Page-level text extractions
════

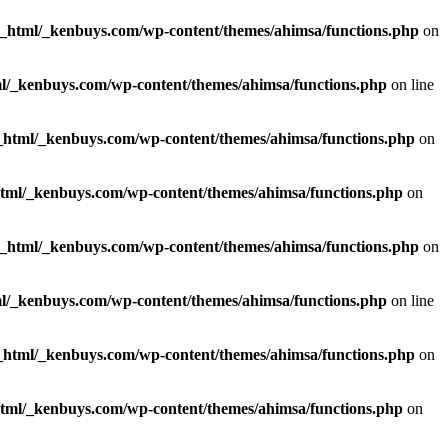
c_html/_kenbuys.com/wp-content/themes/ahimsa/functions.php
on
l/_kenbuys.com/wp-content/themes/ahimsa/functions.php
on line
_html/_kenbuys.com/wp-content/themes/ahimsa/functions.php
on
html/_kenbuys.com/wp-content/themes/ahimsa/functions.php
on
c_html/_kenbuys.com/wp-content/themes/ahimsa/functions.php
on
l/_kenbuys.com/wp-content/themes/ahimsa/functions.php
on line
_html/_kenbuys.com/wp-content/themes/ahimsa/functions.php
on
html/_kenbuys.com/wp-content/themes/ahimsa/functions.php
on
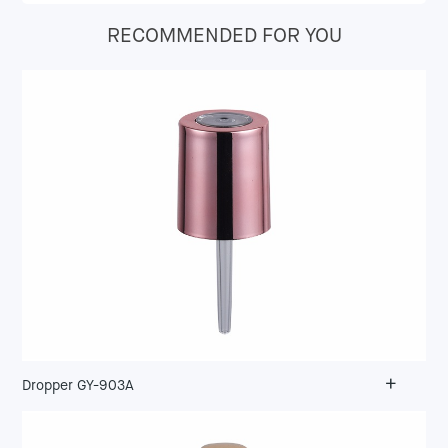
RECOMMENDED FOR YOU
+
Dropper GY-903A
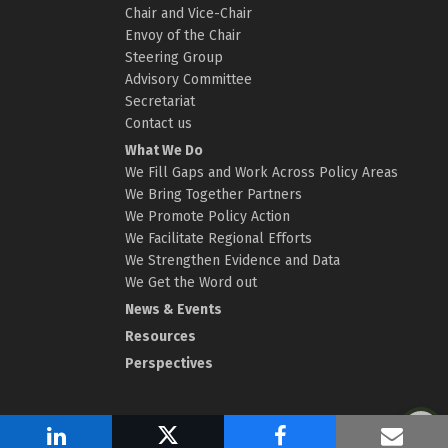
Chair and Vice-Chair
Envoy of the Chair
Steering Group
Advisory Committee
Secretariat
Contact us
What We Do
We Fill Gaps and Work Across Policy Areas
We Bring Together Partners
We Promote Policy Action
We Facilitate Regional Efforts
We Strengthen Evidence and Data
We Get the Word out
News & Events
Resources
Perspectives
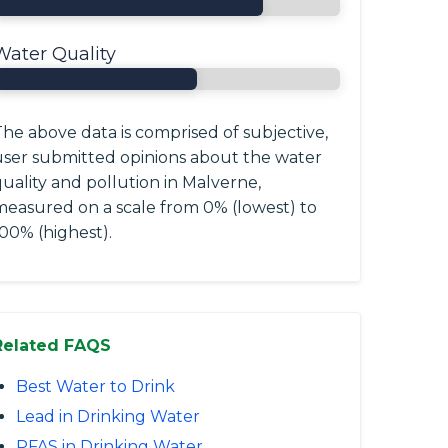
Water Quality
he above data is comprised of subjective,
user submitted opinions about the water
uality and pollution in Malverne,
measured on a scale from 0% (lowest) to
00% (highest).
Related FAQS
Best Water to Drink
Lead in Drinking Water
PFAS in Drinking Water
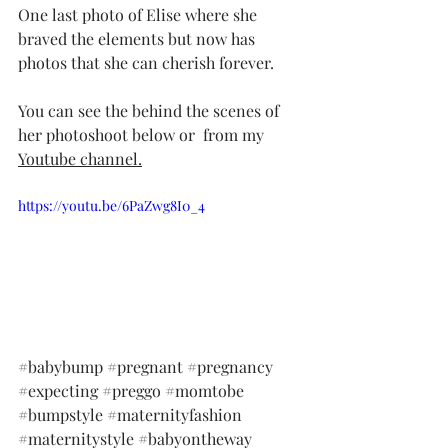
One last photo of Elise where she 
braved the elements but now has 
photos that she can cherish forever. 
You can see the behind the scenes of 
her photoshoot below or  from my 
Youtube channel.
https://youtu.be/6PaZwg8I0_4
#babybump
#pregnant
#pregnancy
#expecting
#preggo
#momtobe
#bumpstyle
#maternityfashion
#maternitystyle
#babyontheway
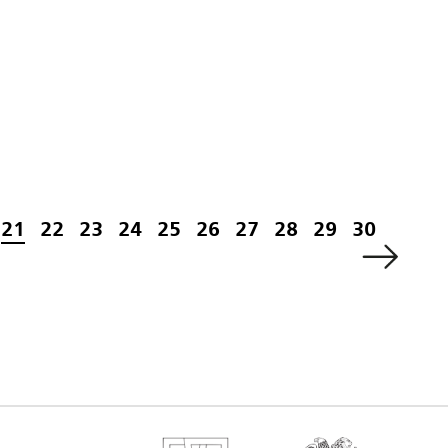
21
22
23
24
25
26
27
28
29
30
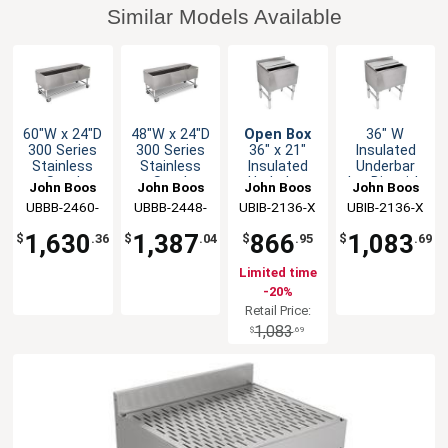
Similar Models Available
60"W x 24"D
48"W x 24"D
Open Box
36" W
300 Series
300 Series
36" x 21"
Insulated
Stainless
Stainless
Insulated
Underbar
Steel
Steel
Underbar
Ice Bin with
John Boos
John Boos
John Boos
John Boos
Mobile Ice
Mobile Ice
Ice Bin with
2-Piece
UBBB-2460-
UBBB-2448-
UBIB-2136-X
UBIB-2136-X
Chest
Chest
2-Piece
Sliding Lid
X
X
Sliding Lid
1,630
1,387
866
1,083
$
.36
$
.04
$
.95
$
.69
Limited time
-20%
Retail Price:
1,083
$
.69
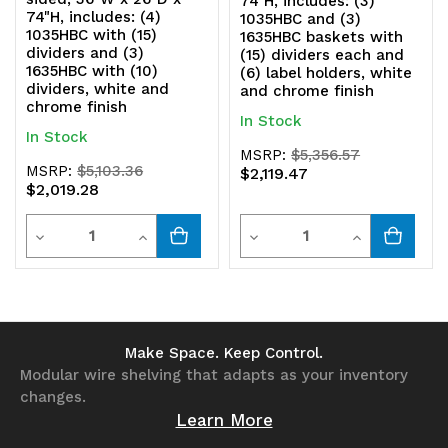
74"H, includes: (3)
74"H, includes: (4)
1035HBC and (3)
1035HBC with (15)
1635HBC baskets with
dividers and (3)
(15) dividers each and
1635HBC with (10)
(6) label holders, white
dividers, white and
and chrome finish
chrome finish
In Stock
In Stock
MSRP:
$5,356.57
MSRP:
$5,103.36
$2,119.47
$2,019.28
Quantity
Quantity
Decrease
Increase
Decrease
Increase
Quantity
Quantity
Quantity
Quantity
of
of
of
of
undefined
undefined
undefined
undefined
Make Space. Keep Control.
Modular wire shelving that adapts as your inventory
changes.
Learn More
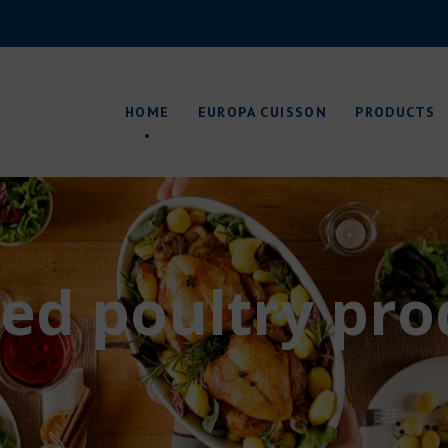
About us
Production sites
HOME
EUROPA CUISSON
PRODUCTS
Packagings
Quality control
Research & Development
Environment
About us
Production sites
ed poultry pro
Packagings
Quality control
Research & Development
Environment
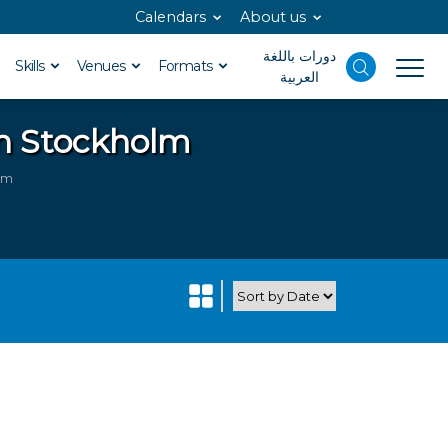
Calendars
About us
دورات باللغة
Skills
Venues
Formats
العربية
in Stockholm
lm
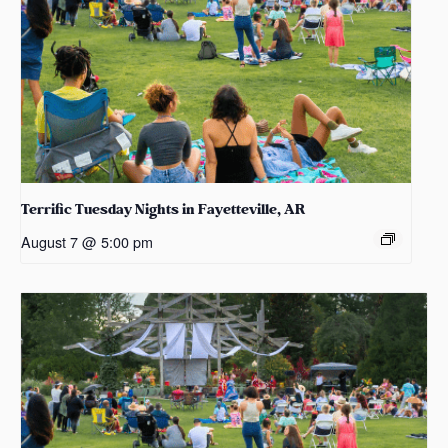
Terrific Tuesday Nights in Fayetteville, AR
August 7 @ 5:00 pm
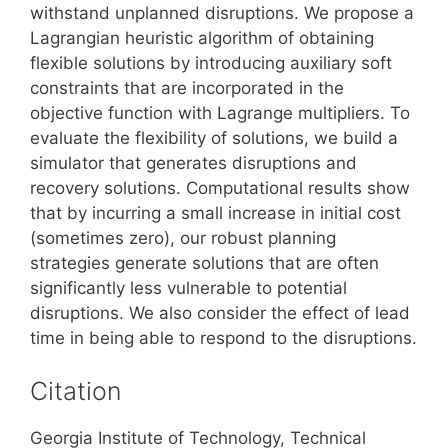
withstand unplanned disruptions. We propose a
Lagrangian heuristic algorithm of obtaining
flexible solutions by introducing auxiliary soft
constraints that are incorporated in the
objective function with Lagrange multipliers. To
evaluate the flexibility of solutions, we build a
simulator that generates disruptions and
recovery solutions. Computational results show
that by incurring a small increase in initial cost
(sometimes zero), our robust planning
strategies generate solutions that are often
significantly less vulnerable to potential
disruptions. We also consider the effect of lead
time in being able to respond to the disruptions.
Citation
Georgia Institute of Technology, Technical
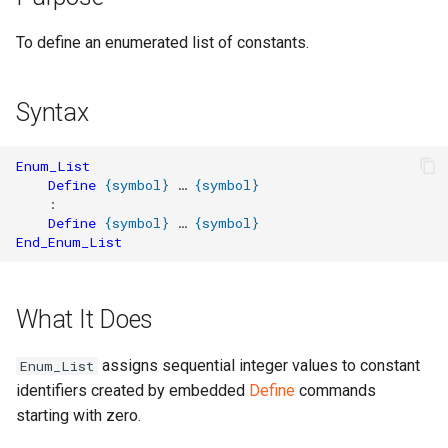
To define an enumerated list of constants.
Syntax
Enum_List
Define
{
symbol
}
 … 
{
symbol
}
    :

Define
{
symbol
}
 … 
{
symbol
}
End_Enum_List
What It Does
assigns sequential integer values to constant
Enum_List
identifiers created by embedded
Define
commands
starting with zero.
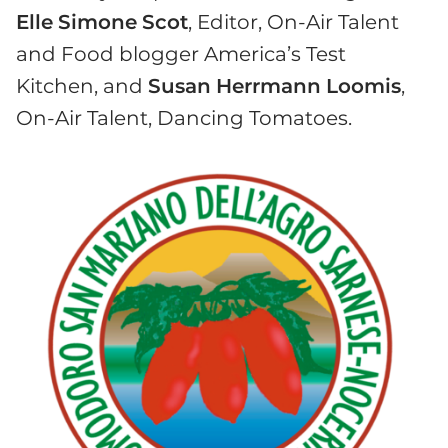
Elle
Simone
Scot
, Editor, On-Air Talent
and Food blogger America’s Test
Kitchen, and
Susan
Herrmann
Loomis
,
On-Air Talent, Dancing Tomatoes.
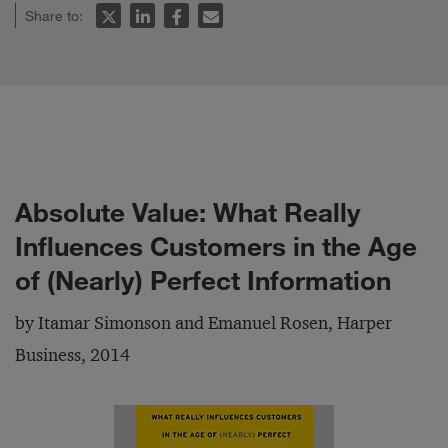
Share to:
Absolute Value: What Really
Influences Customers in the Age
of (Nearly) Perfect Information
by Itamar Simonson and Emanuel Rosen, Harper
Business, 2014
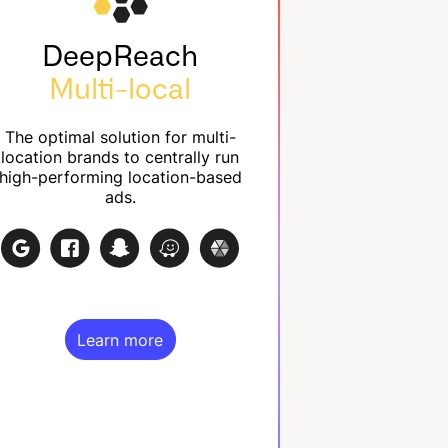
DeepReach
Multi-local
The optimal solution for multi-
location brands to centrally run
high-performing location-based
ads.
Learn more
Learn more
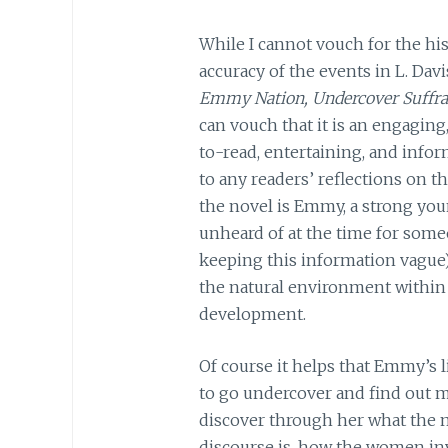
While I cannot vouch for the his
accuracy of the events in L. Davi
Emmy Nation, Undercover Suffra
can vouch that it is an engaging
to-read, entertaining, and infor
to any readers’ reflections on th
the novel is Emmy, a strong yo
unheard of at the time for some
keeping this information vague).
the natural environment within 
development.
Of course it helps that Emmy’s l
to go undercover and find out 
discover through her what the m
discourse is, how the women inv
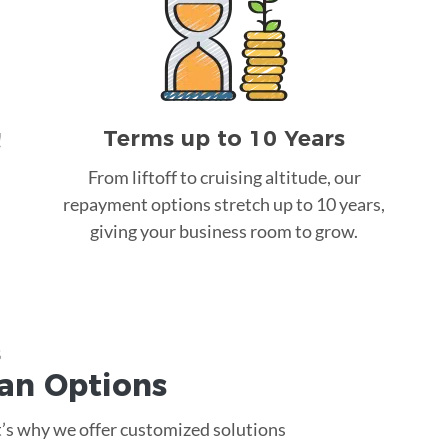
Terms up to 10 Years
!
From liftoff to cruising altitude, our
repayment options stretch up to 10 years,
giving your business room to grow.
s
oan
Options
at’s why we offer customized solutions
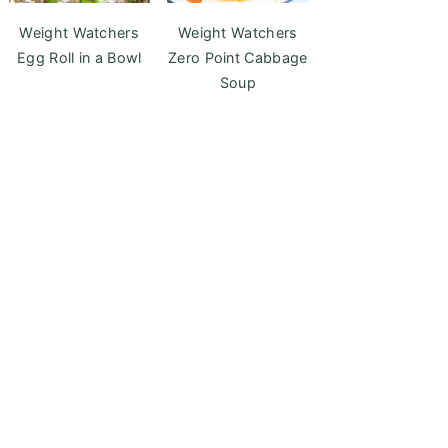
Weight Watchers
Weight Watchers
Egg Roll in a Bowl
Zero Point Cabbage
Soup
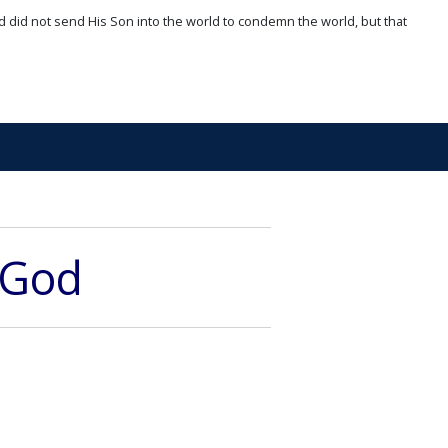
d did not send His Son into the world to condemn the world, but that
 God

════

For every line above that has "solutions" in it, copy the line.

flexible solutions by introducing auxiliary soft
evaluate the flexibility of solutions, we build a
recovery solutions. Computational results show
strategies generate solutions that are often
at’s why we offer customized solutions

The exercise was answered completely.